From the entries that follow, gather each line holding the word "visiteur".

Provided records >>
----------------------------------------
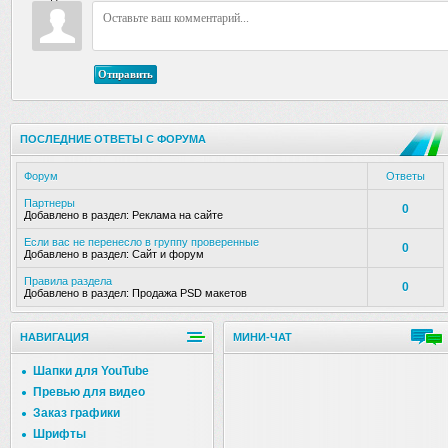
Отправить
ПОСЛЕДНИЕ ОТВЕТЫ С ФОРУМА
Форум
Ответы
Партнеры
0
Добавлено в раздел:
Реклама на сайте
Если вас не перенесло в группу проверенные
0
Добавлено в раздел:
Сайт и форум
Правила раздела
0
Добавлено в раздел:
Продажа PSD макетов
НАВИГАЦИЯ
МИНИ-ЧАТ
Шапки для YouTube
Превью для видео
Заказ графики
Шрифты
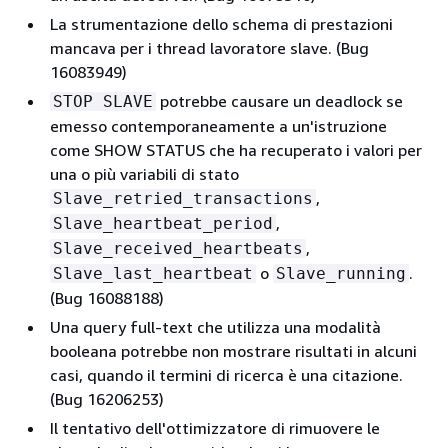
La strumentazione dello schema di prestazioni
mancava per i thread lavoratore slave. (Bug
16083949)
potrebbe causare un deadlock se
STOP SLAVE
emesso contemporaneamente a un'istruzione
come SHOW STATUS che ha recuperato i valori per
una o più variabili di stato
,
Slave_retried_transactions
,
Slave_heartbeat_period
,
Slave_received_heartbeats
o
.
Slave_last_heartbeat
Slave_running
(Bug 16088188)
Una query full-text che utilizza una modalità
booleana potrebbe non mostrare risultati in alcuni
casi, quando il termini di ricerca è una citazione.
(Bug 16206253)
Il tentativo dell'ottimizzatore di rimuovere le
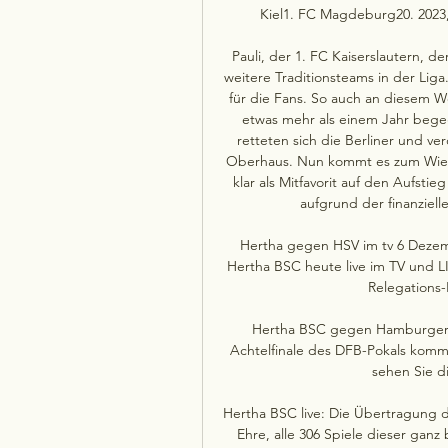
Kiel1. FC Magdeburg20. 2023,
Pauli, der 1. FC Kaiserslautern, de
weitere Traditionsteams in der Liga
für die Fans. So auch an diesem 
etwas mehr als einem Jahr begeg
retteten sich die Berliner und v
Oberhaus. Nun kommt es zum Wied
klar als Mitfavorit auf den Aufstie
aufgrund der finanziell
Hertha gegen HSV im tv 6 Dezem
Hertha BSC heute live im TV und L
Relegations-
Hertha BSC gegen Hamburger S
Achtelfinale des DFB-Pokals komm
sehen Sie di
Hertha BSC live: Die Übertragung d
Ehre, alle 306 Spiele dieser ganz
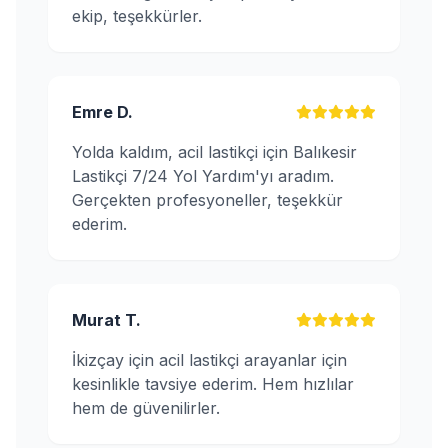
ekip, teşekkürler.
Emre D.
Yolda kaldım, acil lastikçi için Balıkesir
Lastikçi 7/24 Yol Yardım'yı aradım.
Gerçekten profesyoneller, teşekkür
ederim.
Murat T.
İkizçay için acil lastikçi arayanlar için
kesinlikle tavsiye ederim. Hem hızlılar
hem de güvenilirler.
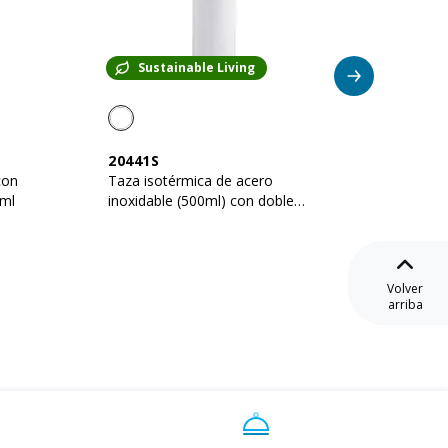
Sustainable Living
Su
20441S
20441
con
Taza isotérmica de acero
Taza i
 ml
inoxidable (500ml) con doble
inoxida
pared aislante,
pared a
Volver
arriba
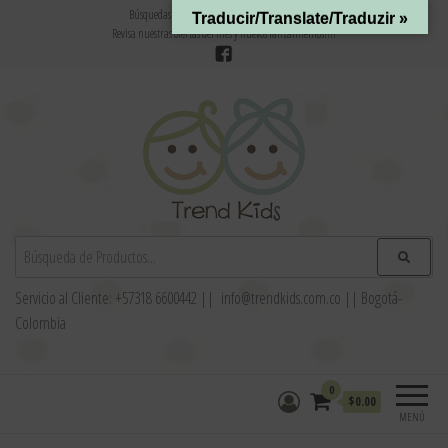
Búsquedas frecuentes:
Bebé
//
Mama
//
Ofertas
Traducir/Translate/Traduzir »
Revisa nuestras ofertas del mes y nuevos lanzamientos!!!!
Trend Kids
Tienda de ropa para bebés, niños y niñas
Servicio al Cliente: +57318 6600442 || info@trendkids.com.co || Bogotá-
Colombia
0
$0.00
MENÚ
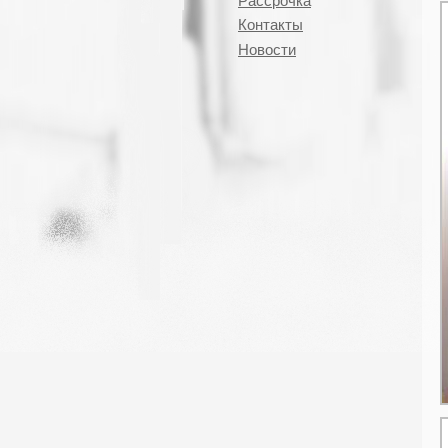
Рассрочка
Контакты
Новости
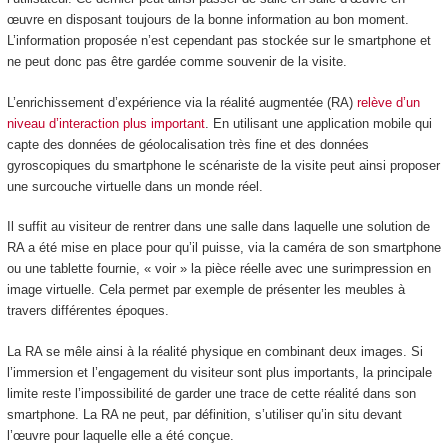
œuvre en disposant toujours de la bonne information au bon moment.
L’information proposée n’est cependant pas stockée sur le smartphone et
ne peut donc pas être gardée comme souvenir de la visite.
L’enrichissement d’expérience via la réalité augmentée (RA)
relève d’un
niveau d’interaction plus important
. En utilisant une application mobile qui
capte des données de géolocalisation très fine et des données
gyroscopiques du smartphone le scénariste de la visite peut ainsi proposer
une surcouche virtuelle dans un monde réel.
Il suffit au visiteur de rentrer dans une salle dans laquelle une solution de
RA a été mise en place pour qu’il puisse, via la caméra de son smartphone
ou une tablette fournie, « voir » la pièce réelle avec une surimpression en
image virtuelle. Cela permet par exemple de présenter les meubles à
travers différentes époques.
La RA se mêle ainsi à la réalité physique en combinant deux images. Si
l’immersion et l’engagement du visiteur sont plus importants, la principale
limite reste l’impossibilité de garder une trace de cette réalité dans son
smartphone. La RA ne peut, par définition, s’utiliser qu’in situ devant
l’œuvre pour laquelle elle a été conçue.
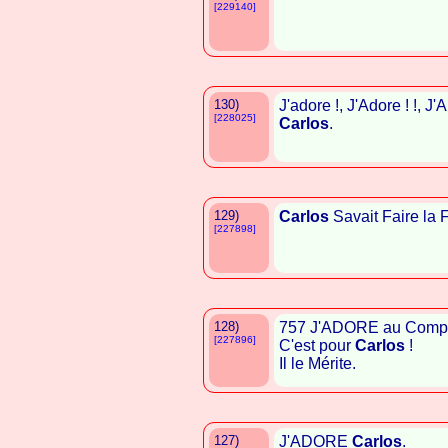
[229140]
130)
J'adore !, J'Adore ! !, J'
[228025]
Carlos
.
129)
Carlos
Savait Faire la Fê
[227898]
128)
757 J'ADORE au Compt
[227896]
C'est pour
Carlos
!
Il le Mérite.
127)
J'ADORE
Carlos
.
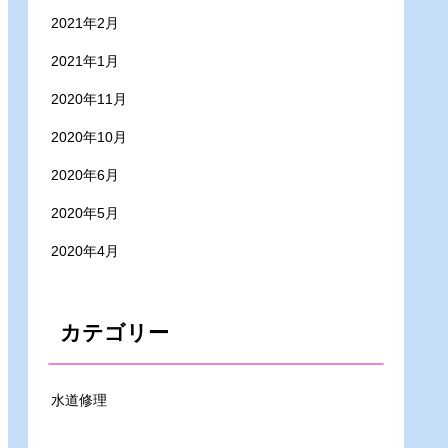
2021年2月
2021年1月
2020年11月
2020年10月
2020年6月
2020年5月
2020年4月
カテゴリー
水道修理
----------------------------------------
Result of this exercise >>
Il suffit au visiteur de rentrer dans une salle dans laquelle une solution de
l’immersion et l’engagement du visiteur sont plus importants, la principale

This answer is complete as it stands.